DAILY AFFIRMATION: DAY 15

Somewhere, his unblinking head sits in a closet. Never sleeping. Always staring. Waiting.

(Courtesy of Brian @ House Rock Built)

FULMER CUPDATE: PENN STATE PULLS AHEAD

Yes, there’s Michigan players finally being charged for “stomping on the victim’s head while wearing heavy boots during the fray,” a case which earns Michigan five more points to put them at a respectable 15 points total for the campaign for the Fulmer Cup. (Breakdown: Felony assault=3, two cases of misdemeanor assault, one point each.)

But the major breaking story today is the news out of State College, PA: two Penn State football players, Andrew Quarless and Willie Harriott, were caught drinking on campus and cited for underage consumption, piddly charges with the combined significance of a field goal.

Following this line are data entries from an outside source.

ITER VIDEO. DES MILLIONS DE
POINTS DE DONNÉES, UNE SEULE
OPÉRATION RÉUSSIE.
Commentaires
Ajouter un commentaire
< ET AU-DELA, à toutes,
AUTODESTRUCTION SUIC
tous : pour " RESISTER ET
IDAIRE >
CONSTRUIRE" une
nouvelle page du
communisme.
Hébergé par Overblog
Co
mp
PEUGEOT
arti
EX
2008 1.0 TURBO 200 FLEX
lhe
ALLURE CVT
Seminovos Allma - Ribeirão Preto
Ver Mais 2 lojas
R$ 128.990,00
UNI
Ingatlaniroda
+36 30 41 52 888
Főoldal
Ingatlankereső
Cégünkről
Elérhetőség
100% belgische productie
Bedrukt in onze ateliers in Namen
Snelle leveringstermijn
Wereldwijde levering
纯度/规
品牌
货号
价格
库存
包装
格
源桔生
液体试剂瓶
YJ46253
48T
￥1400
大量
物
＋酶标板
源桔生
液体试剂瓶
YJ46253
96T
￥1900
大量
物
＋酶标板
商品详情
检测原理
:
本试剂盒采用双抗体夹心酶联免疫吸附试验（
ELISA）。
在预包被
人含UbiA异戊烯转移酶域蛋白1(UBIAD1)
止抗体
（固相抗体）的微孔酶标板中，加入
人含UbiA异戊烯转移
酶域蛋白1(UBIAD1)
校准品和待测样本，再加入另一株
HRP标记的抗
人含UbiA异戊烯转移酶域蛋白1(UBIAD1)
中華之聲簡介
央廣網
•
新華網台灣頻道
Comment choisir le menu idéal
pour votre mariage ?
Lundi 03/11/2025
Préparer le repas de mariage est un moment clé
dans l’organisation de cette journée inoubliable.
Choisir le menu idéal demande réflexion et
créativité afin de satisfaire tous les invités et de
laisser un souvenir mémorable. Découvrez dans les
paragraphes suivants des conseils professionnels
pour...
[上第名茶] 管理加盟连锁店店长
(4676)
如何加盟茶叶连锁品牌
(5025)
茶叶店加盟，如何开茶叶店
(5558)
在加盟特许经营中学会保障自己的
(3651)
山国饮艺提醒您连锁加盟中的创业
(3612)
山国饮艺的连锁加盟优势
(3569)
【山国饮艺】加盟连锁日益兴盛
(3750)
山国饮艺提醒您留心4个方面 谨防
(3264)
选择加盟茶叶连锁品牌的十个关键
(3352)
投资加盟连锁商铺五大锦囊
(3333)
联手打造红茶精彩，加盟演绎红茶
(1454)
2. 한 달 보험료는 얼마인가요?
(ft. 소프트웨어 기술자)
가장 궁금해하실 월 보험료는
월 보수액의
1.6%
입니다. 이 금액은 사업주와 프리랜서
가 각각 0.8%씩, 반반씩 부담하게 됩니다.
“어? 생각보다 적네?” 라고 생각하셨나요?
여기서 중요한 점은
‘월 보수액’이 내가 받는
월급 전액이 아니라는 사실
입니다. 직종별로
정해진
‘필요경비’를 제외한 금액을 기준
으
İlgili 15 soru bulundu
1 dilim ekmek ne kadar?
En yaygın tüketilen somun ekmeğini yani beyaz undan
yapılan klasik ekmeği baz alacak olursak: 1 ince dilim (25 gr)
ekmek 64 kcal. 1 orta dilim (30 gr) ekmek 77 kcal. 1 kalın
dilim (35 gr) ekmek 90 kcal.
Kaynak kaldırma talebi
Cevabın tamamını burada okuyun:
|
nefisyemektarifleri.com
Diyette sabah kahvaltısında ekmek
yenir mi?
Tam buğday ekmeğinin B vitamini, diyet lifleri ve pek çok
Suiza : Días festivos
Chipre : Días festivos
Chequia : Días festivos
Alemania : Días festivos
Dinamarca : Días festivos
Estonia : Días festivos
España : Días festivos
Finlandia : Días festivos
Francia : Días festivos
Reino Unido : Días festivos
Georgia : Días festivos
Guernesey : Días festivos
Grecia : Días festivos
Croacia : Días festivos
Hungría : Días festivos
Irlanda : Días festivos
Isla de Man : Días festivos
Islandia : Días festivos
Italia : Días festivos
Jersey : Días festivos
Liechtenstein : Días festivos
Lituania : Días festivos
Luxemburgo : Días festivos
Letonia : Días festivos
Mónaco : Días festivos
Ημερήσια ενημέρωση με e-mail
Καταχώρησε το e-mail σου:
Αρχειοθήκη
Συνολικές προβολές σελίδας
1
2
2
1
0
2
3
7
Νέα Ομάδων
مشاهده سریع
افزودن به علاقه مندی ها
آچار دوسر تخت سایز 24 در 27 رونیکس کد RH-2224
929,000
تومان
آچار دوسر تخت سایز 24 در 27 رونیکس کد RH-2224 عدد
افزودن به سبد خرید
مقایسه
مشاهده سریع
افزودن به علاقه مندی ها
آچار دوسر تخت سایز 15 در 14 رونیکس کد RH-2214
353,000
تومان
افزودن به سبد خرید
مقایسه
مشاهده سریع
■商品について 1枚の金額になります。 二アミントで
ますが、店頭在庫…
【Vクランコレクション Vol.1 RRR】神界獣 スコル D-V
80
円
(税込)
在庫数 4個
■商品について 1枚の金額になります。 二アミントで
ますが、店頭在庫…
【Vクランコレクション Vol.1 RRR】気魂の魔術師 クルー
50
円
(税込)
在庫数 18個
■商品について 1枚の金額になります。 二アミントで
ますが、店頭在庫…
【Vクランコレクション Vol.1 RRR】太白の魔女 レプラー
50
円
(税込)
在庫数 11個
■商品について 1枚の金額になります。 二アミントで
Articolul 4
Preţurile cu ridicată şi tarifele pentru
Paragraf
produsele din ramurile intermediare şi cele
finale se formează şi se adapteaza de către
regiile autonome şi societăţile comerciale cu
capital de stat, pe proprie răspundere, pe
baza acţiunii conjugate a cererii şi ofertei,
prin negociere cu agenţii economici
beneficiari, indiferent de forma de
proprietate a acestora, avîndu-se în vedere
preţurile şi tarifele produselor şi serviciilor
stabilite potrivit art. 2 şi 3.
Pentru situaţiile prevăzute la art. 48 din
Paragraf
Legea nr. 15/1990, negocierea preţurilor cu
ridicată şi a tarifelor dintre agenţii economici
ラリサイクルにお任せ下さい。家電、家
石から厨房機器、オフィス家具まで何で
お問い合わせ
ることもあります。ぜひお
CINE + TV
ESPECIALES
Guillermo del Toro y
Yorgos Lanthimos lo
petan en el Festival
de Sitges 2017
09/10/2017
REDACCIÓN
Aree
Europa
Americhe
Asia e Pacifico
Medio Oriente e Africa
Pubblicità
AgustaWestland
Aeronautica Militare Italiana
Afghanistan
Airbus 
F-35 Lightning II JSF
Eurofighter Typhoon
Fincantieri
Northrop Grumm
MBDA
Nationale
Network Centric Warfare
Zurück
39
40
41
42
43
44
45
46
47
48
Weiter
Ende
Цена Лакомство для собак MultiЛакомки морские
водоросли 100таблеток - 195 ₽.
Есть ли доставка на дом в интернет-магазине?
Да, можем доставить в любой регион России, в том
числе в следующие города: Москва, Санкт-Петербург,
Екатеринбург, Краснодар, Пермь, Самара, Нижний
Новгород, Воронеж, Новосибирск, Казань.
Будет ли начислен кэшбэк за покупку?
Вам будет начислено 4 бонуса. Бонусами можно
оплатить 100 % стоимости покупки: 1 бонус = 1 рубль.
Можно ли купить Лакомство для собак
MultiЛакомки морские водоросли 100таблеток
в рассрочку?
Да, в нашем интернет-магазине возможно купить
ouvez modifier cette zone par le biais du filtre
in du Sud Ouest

Field goals don’t count for much in the first quarter, but they’ll snap backs in the fourth quarter, which is precisely where we’re at in the competition right now. The two one-point offenses combine to put Penn State-BRAAAAAAAINS!!!-into a one point lead over the Illini for the 2007 Fulmer Cup, 25-24.

Again: a [NAME REDACTED] team has blown a fourth quarter lead in spectacular fashion. We’re speechless. (HT: Run Up The Score.)


Defeat. It has a thousand forms. This is one.